だが、幸いにもここは匂いの強い金木犀の傍らで、太陽も雲に隠れている。その為に京の正体が露見する事はなかった。
「私はマチュアよ。貴方は?」
「え、えと、ショウって言いマス」
「ショウ?聞いた事ないわね。ごめんなさいね、私、余り下々の者の名前って知らないのよホホホホホ!この子がまだ小さい頃からずっと先代に仕えていたのよ。けれどホラ、この子ってこの通り山羊に有らずな凶暴さでしょう?成獣前に先代を倒してしまってってそんな事八神の者なら誰だって知ってるわよね!まあ私はそれを人伝に聞いたのではなくてこの眼で見たんだけれどね!」
マチュアは二頭にお構い無しに話し続ける。
「それにしても狼の奴等、酷いわよね。幾ら私達が美しく美味だからって襲ってこないで欲しいわ。他の小動物でも狩ってれば良いのよ」
「そんなんじゃ足りねえって」
「え?」
「あ、いや、酷いなーって」
「でしょう?そもそも私はあの顔が嫌いなのよね。眼は釣り上がってるし鋭い牙は下品だし、特に先代!あれはもう最悪ね!今の当主はどんな子かは知らないけれど、どうせ碌な子じゃないわ。あの先代の息子なんですもの」
「そりゃ悪かったな」
「何か言ったかしら?」
「いや、その、ホント悪いヤツらだなーって」
「坊やもそう思うでしょう?」
そんなやり取りを眺めながら、庵はどうしたものかと思う。
京が、目に見えて苛立っている。
例えこの雌山羊が食われたとしても、庵自身は然して問題はないのだが、他の八神の者どもが黙っていないだろう。

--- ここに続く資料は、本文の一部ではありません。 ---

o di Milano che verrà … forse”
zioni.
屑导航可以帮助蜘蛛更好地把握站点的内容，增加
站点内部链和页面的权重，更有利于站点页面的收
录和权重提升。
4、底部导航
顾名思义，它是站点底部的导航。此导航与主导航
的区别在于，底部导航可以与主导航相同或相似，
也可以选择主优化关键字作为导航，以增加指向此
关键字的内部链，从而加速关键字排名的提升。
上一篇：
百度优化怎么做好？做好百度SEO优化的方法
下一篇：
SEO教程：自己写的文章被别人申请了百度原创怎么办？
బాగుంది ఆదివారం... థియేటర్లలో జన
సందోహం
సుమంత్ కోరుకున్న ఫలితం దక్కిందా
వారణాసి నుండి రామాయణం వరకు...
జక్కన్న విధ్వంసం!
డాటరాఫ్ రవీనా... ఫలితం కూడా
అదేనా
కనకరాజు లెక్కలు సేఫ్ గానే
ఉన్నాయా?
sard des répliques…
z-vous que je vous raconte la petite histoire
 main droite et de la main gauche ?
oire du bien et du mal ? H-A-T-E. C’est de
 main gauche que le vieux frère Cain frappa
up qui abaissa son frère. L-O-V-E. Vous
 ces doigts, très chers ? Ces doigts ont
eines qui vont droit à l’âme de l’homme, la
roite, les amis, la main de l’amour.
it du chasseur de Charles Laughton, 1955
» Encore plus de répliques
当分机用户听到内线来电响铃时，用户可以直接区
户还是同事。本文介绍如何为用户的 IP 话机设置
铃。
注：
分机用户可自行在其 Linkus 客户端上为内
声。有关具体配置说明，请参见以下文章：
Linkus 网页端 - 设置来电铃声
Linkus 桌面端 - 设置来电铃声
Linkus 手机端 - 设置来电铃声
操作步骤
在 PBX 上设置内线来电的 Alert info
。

「狼なんて、本当に私たちと同じ動物なのかしら、っていつも思うわ。あんなのとお近付きになりたい物好き、存在しないわよオホホホホホ!!」
ぴくり、と京の体が揺れる。
ぐっと前へと乗り出しかけた瞬間、庵は二人の間に割って入った。
「!」
するとその姿を見た京は踵を返し、森の中を駆けて行ってしまった。